- Opening Delimiter -
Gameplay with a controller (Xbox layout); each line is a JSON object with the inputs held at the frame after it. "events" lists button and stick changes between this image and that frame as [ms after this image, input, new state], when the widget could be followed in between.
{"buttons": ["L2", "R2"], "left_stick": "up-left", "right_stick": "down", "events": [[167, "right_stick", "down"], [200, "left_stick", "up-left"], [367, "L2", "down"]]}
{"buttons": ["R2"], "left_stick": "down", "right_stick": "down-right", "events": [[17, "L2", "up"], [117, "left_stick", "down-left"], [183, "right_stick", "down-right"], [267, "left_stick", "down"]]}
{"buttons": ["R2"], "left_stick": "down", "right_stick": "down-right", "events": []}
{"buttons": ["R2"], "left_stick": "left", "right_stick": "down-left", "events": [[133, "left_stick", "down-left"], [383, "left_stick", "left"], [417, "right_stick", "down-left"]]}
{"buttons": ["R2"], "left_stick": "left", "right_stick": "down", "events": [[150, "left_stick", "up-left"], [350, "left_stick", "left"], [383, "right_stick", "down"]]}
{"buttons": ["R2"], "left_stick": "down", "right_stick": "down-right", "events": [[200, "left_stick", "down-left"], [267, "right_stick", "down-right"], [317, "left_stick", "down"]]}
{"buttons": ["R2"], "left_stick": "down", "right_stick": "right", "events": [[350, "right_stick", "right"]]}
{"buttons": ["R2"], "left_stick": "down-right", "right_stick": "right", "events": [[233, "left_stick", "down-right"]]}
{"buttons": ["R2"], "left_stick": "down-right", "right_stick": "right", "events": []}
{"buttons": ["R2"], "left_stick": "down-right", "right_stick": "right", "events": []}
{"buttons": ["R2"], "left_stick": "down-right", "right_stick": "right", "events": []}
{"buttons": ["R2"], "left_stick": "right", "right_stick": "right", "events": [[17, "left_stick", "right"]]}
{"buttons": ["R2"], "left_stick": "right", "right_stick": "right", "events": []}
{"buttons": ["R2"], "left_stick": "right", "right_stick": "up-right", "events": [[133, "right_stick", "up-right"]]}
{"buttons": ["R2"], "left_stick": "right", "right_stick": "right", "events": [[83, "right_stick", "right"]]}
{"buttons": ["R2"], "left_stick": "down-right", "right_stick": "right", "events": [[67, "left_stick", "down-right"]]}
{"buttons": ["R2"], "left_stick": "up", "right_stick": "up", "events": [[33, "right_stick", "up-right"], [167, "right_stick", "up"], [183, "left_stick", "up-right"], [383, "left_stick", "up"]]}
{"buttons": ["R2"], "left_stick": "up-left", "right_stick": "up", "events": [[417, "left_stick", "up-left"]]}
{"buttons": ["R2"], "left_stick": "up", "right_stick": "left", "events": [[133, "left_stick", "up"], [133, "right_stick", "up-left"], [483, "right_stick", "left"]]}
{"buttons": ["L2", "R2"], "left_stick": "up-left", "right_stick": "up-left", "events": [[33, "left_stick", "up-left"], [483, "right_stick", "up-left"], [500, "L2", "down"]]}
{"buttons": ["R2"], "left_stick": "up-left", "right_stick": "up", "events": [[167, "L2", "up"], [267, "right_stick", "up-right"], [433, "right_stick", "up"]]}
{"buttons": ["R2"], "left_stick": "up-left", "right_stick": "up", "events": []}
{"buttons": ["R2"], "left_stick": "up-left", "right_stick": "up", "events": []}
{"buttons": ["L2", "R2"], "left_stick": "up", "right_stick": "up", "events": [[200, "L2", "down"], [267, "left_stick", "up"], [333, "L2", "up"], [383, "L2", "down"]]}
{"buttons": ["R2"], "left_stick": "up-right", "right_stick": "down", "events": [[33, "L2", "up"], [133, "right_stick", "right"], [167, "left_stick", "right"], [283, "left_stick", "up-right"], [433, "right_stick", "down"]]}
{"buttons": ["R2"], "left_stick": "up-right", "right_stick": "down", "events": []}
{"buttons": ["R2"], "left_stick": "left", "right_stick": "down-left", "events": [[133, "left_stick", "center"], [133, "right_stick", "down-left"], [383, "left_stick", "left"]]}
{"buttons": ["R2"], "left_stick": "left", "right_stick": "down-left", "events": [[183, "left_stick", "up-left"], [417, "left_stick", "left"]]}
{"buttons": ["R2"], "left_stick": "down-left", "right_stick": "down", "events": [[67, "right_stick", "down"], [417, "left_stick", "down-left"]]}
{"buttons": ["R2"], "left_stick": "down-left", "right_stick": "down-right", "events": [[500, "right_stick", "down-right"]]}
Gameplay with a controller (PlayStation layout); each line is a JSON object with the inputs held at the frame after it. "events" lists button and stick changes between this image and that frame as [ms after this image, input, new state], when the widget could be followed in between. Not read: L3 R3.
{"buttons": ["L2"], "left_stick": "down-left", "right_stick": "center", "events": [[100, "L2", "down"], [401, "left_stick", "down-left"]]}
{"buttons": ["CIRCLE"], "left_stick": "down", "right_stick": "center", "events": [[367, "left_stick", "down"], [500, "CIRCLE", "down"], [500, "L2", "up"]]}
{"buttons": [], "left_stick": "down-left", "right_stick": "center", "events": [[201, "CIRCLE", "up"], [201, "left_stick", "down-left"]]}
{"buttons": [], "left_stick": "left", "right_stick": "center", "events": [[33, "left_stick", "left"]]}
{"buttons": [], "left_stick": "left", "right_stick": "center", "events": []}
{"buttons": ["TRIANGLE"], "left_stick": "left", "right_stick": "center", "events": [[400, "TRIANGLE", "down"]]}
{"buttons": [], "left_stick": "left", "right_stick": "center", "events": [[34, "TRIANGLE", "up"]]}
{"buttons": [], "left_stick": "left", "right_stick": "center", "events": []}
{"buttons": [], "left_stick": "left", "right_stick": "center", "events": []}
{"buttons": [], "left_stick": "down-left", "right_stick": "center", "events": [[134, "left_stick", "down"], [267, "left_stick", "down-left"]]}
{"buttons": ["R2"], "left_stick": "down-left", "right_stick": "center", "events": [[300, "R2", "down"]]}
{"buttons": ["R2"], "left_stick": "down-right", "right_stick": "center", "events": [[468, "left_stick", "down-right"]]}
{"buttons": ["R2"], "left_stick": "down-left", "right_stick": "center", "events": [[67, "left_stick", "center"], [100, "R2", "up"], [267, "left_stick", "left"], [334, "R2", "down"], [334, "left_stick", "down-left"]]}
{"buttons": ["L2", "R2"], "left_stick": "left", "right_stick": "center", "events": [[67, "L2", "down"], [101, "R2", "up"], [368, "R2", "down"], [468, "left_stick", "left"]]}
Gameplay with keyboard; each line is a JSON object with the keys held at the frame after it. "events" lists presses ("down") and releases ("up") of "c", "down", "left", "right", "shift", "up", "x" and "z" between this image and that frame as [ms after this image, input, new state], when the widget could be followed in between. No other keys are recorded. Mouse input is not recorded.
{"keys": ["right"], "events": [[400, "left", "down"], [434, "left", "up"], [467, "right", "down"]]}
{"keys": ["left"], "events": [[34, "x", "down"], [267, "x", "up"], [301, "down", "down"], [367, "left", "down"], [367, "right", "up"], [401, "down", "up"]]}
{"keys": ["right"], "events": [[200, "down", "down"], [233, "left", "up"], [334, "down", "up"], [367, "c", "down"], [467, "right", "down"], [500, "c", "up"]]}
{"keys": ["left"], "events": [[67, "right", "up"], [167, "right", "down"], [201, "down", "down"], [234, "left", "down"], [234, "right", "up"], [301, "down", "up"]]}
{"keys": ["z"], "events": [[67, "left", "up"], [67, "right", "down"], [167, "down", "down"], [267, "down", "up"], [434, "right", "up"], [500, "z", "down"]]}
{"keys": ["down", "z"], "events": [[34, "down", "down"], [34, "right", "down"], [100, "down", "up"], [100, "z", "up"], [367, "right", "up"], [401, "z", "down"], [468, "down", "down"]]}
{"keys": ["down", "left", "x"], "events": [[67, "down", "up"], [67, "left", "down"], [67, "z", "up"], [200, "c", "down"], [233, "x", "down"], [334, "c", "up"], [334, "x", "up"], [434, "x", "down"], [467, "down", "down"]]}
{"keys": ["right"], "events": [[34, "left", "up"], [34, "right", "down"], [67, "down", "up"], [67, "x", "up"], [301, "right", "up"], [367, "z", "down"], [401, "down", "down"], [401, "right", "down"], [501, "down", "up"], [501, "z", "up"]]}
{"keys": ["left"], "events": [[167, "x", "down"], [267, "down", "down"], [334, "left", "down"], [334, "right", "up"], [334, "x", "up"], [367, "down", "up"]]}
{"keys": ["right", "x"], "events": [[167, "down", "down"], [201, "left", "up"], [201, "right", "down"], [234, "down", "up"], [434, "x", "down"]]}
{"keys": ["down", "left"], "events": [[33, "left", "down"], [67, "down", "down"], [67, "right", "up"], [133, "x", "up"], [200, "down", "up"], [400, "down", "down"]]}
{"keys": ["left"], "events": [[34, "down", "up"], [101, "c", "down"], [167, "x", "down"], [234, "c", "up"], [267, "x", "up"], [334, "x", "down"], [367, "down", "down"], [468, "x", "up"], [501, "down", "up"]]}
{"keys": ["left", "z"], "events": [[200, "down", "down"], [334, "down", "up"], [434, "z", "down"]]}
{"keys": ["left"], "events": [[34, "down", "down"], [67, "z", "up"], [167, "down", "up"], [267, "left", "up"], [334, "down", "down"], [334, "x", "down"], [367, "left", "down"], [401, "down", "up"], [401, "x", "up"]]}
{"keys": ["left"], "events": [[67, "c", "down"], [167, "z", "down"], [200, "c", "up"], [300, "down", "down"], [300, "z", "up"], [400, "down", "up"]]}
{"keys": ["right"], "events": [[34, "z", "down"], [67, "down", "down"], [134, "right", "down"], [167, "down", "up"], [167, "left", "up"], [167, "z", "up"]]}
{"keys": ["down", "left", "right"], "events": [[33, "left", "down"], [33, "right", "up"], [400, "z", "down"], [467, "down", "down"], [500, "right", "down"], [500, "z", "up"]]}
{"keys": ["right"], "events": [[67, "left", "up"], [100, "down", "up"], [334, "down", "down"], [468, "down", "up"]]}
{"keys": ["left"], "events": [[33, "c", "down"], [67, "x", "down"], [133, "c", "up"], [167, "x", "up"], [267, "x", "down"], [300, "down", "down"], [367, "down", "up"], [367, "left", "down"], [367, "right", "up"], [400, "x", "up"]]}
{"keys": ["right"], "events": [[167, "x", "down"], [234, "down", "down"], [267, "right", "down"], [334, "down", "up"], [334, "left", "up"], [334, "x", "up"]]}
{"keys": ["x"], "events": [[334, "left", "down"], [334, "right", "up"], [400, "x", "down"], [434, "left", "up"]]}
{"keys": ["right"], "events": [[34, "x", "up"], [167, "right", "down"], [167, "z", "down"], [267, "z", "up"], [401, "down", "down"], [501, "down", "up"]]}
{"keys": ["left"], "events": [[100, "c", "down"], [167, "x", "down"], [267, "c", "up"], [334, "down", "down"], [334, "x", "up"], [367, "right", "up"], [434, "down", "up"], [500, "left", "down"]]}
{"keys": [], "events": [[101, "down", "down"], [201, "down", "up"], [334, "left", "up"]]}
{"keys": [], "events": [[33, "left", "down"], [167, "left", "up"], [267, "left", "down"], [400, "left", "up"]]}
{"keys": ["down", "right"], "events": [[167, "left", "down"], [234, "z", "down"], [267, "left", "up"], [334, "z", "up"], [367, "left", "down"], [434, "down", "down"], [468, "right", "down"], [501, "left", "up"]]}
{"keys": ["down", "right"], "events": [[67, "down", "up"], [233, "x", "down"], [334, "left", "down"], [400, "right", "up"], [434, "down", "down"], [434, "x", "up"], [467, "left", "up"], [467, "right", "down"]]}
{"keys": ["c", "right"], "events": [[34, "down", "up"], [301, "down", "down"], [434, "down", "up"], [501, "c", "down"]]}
- Closing Delimiter -
### Work request
Once you have read the entries above, state how many of their lines include "changes", giving the number alone.

### Exercise result
2